Abou Dhar était également un homme au grand l’esprit et aux deux visages : un guerrier et un homme pieux, un solitaire et un être sociable, un religieux et un homme politique, un fin défenseur de la liberté et de la justice et un érudit à la recherche de la science, de la vérité et de la meilleure compréhension du Saint Coran.

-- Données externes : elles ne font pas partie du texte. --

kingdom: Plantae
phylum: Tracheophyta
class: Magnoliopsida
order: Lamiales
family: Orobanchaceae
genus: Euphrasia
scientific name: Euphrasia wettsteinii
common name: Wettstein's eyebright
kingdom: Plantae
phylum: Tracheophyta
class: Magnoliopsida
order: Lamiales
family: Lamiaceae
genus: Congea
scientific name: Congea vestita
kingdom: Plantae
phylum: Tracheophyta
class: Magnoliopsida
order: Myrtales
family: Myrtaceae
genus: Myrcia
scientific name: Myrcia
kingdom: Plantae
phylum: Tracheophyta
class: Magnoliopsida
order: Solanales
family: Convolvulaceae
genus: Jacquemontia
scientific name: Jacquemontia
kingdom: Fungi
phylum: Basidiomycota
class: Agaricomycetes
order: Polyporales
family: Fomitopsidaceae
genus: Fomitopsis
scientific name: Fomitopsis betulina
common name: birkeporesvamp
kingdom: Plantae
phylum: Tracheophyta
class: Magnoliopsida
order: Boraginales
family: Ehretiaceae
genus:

Qui est capable de décrire les qualités de Ali ? Un esprit extraordinaire aux multiples dimensions dont les qualités sont largement supérieures à celles des dieux de la mythologie gréco-romaine. Ali est le symbole de l’héroïsme dans l’histoire de l’humanité. Il incarne le génie de la guerre, de la rhétorique, de la sagesse, de la loyauté, du sacrifice, de la piété, de la vérité et de la justice.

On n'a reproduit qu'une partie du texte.